True, this is a correct sentence. But something at the back of our mind tells us that something is not right. The question looks right if we use ‘can’t’ instead of ‘can’, right? There we have some clue to the strange sound of the title. When we can’t we want to know why and we ask why. When we can, we simply take the ability for granted. We never bother to ask why we can do something. When we can, we don’t want to know why we can, but how we can. Obviously it is a different question demanding a different answer.
This is a question that we should encourage the writers to ask themselves. They might be able to come up with some answers. I asked this question to myself recently though I can’t claim to be a writer of any notability or notoriety. But there is something that those who know me have figured out about me. I love writing. To me, the key board of the computer is better than that of the piano and for audible reasons too. I love to hear the tapping sound on the keyboard and surely, I have a preference for certain well sounding keyboards. After I learned touch typing, the sound of each key seems to be chasing each other with the backspace key coming in between and wiping it all out like a green monster in a child’s video game.

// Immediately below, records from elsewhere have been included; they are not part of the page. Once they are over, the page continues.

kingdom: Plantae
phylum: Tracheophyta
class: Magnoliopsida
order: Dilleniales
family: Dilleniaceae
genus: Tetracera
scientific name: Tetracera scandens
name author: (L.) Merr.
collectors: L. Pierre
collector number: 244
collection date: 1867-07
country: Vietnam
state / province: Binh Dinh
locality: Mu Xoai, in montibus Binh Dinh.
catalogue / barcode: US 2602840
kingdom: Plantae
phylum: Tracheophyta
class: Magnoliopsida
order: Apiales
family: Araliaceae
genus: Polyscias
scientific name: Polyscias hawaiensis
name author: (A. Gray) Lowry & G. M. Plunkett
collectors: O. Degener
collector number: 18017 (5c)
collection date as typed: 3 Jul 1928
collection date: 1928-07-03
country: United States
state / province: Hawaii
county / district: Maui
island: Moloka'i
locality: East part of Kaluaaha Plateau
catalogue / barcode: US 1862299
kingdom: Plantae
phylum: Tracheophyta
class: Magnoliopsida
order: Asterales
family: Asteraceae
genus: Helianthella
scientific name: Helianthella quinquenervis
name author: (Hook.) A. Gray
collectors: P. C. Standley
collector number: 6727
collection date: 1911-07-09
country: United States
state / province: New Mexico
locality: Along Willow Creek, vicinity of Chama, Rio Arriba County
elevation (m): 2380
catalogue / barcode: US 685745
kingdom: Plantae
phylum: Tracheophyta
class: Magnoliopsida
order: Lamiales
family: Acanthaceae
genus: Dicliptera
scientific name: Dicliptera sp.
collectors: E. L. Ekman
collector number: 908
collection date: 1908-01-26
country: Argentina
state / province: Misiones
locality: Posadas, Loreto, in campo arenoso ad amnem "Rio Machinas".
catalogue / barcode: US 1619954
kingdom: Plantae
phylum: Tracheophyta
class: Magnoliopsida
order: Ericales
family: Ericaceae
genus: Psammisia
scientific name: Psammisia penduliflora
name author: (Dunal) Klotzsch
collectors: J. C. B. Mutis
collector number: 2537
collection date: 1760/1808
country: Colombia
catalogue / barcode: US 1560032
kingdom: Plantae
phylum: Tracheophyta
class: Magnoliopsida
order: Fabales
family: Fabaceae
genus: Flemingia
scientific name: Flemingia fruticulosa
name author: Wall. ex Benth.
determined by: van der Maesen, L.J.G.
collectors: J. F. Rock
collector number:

There, almost 250 words already and I have not said anything I intended to say. I am relishing it, revelling in it.  I also delete a lot of what I type, like a child making sand castles.
But the question remains. Why can I write, well or ill, while many can’t. Why am I different? Is it an ability to be proud of, a difference to be put right or a disability to be made use of? I asked this question to myself one of these days and came up with several reasons.
I write because I can. I can because I don’t fear. Growing up with people who didn’t know much English and among books which never had the guts to point out my errors, though they themselves were impeccably error-free, I was never a singed cat. I learned a little bit of grammar from a favourite teacher at school, just enough not to be laughed at. Nobody took the pain of making me feel bad about the errors. I corrected myself when I found that I didn’t mean what I had said and hadn’t said what I meant. I think the unsinged cat says it all.
And there is the passion too. There is music in the words, apart from the tapping of the keys. This is not new knowledge to anyone. Everyone knows there is something in writing like humming an old song. But there is many a slip between the cup and the lip. Something inhibits their motivation, external or internal, to write. They do want to write and many satisfy themselves by talking or talking about the writing they are going to do. As I see it, it is just the fear of standards we set for ourselves or we let other set for us that prevent us from playing on this Apollo’s harp which can raise not just cities but an entire world, the Middle Earth for one.
Thus I believe that the magic potion that makes a prolific writer out of any kid we meet is nothing but our forbearance or shedding of our fastidiousness. When we think of the occasions when we correct them, if it is an honest introspection, we may find new answers. Were we trying to show them an error or show off our knowledge? Pedagogue of pedantic?

We should try to see a child’s writing just the way we see his drawing. It is not correct. But then his drawing is not realistic either, though he intended it to be. Bear with them. Let it come. Let it gush out and remove the clogging in the conduit. Let it come out in quantity and then we can work on its quality and accuracy. That is, if it has not gained them by then and in all probability it would have.